Top Democrat says he’s ‘99% sure’ there will be indictments in the Russia probe

Democratic Sen. Richard Blumenthal said Tuesday is “99% sure” that indictments would stem from special counsel Robert Mueller’s probe into Russian election interference.

Blumenthal, a member of the Senate Judiciary Committee, told Politico on Tuesday that former national security adviser Michael Flynn and former campaign chair Paul Manafort “are the most prominent” subjects of the investigation “but there may well be others” who are vulnerable to indictment, too.

A spokesman for Blumenthal said the senator did not specify in the interview who might be indicted.

Flynn’s lawyer and a spokesman for Manafort did not respond to requests for comment.

Blumenthal’s comments came as longtime Trump adviser Roger Stone told reporters that Manafort’s lawyers had confirmed to his own that Mueller had threatened Manafort with criminal charges following a raid on his Virginia home in late July.

Mueller has since issued subpoenas to a Manafort spokesman, Jason Maloni, and former attorney, Melissa Laurenza, to testify before a federal grand jury. CNN reported last week that the FBI obtained a FISA warrant from the Foreign Intelligence Surveillance Court last year to surveil Manafort.

He was previously monitored under a separate FISA authorization that began in 2014, according to the report, as the FBI scrutinised his lobbying work on behalf of the pro-Russia Party of Regions in Ukraine and his business dealings with Russian entities.

Flynn, meanwhile, came under renewed scrutiny earlier this month when House Democrats sent a letter to Mueller alleging that Flynn had failed to disclose a trip he took to Egypt and Israel in 2015 to pursue a joint Russia-Saudi Arabia project “to build nuclear reactors in the Arab world.”

The Wall Street Journal reported shortly afterward that Flynn continued his work on the project when he was at the White House, going as far as to direct his staff at the National Security Council to meet with the companies involved.

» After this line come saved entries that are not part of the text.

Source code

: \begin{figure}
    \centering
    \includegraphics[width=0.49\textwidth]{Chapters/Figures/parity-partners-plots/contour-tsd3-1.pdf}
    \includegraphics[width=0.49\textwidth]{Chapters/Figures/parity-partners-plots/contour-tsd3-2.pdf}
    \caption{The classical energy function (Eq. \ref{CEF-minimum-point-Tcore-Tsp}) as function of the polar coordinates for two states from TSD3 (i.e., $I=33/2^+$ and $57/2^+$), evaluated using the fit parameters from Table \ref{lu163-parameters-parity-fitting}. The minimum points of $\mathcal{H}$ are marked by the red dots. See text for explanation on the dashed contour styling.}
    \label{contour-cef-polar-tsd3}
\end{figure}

Ethics advisers on the NSC told Flynn to remove himself from the project, but he continued working on it anyway, according to the Journal.

The trips to Egypt and Israel were not the first foreign contacts Flynn failed to disclose on his security clearance forms. Flynn was paid about $US33,000 by Russia’s state-owned news agency, Russia Today, for a speech he gave in Moscow in 2015, but he did not disclose the payment on his security clearance application, according to the House Oversight Committee.

Flynn belatedly registered as a foreign agent with the Department of Justice in March for his lobbying work last year on behalf of a Turkish businessman with ties to the Turkish government. Flynn’s firm, Flynn Intel Group, was paid about $US500,000 by the businessman, Ekim Alptekin, between August and November.

Flynn offered to testify before the congressional intelligence committees in April in exchange for immunity from prosecution — a signal to some legal experts that he thought he may have committed a crime. Neither of the committees has taken him up on the offer.